抜粋:
────────────────────
そのページを示しながら「康太」にしようと思いますと言った。
われわれは好きなように名前を付けることを奨めていたので、反対することもなくすぐにそれに決まった。
とりあえず名前も決まりホッとしてその日は解散した。
 家に帰り、さすがに長時間病院にいたのはこたえたようで、テレビを見るでもなく、半分寝ながらごろごろとしていた。
私より先には寝床に入らない母が珍しく先に寝るよと言って床についた。明日早くから出かけるのだからと別に気にもとめなかった。
そのあと、すぐ私も風呂に入ってから自分の部屋に戻った。
時間にして翌日の0時15分頃だった。
私もいつもよりずっと早くの寝床入りとなった。
枕元のスタンドの明かりで読書を始めるかいなか、電話がけたたましく鳴った。
 それは弟からで、
「赤ちゃんとみんなで記念写真を撮りたいからデジカメを持ってすぐ病院へ来てくれ」
ということだった。
────────────────────
課題の指示:
抜粋の「とりあえず名前も決まりホッとしてその日は解散した。」という一文を英語に訳してください。

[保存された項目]
────────────────────
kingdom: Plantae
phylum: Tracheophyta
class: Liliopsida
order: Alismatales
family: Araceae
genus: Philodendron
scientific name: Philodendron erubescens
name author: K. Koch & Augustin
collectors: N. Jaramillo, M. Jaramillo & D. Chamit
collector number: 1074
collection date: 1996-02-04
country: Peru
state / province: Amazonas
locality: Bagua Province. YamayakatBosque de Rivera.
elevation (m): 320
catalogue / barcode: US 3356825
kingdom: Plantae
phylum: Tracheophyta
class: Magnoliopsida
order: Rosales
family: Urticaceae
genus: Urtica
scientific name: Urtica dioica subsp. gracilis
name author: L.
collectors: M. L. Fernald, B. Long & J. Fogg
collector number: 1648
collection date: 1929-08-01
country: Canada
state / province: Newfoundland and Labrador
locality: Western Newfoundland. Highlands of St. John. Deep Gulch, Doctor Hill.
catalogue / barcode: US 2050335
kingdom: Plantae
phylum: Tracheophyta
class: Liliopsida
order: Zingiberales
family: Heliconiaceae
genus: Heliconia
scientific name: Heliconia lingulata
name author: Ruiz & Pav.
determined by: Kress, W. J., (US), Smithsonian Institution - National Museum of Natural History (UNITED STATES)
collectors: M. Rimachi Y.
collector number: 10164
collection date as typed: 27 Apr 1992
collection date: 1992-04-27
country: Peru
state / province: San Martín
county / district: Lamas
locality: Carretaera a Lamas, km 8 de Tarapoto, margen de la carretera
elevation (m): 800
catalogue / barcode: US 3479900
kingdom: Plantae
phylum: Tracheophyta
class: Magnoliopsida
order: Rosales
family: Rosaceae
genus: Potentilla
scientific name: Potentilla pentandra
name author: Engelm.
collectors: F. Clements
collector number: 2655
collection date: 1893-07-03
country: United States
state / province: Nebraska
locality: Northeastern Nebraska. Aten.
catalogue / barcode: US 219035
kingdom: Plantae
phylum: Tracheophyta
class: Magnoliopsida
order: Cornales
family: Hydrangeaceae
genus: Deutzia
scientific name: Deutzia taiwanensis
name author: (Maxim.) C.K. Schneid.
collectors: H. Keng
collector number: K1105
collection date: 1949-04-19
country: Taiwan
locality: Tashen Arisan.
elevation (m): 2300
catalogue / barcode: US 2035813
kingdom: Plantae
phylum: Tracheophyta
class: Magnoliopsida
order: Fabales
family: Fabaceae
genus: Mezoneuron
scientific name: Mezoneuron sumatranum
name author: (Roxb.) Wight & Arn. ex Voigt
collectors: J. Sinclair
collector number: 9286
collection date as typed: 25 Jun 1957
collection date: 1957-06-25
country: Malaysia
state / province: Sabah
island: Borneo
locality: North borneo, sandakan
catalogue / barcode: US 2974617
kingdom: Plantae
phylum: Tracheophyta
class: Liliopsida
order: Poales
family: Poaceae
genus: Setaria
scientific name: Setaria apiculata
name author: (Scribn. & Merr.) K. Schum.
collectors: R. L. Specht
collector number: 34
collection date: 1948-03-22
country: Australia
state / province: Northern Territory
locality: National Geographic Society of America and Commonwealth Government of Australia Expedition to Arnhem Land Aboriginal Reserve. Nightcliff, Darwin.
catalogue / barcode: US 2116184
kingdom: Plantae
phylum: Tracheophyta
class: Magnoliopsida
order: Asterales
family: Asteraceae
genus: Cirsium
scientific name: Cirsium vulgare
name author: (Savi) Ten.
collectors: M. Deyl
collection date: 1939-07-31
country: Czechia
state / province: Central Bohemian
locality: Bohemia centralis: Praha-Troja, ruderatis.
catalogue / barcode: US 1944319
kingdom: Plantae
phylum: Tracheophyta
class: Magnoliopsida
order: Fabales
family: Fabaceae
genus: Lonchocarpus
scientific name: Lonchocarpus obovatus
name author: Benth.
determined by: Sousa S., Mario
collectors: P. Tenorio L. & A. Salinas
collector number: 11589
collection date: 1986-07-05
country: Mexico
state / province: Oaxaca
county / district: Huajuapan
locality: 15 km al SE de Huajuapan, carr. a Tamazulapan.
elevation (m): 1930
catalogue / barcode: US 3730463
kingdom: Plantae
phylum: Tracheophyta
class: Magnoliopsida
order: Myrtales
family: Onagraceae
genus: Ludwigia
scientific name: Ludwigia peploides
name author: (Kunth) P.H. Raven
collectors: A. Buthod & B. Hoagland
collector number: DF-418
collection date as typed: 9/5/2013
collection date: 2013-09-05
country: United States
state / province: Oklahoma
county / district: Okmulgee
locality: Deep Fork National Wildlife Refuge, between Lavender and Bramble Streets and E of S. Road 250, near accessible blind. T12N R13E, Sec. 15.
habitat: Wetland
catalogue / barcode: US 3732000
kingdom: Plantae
────────────────────
課題への解答:
With the name settled for the time being, we felt relieved and broke up for the day.